Write these lines again, swapping "pose" for "view" and changing nothing else. Leave the pictures out.

RECORDS FOR THE EXERCISE:
------------------------------------------------------------------------

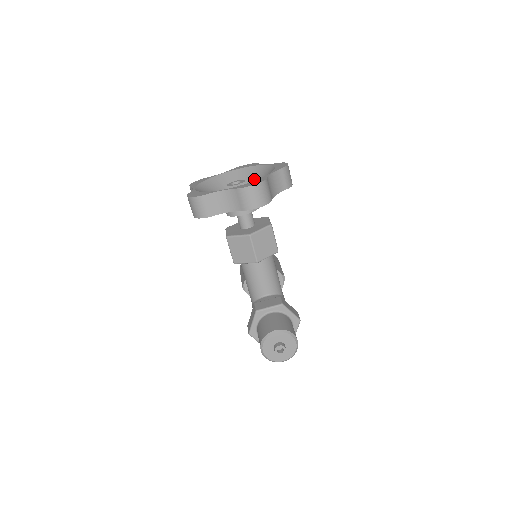
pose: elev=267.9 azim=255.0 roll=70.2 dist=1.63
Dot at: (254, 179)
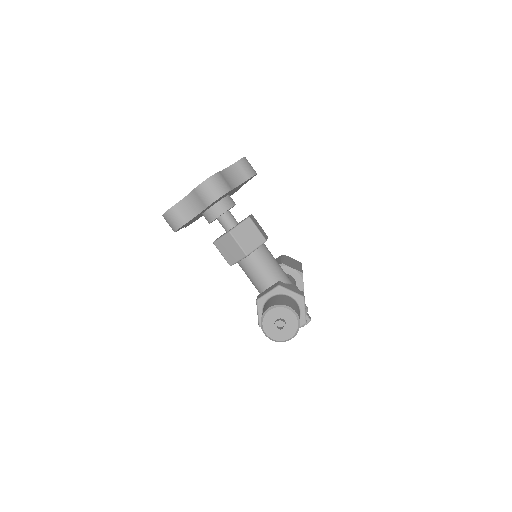
Dot at: occluded
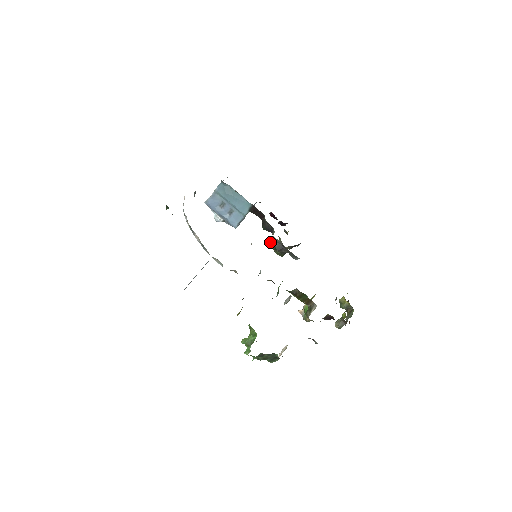
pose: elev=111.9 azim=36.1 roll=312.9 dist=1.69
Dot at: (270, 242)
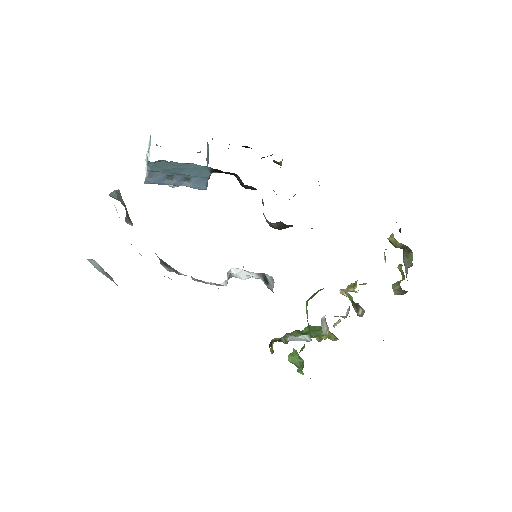
Dot at: occluded
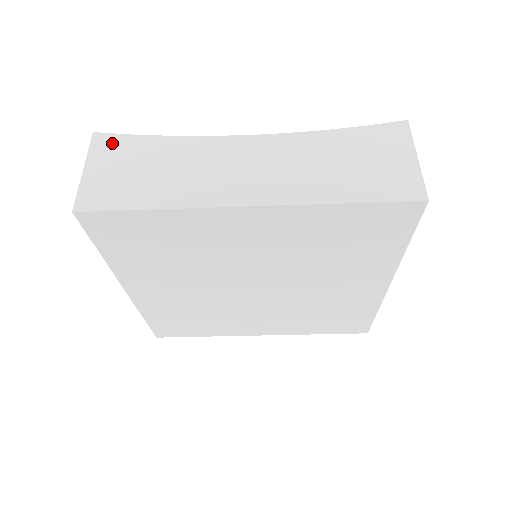
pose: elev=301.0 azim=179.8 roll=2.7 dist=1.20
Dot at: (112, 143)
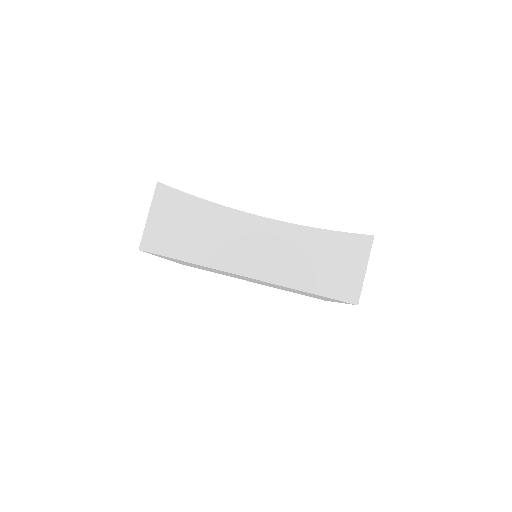
Dot at: (169, 196)
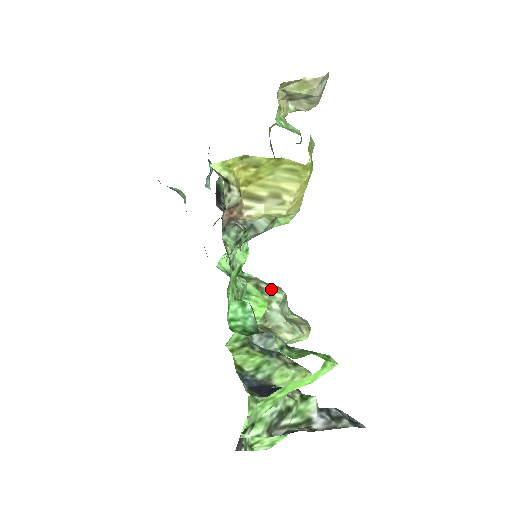
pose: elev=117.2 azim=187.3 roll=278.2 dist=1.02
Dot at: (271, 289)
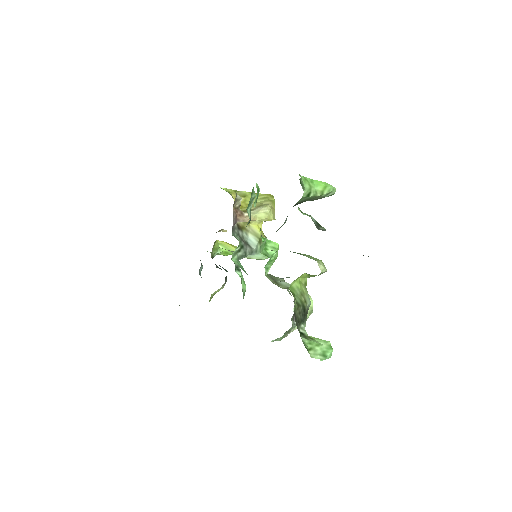
Dot at: (273, 276)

------------------------------------------------------------------------

CORRECT OUTPUT:
view: elev=267.9 azim=255.0 roll=70.2 dist=1.63
Dot at: (254, 179)
Dot at: occluded
view: elev=111.9 azim=36.1 roll=312.9 dist=1.69
Dot at: (270, 242)
Dot at: occluded
view: elev=301.0 azim=179.8 roll=2.7 dist=1.20
Dot at: (112, 143)
Dot at: (169, 196)
view: elev=117.2 azim=187.3 roll=278.2 dist=1.02
Dot at: (271, 289)
Dot at: (273, 276)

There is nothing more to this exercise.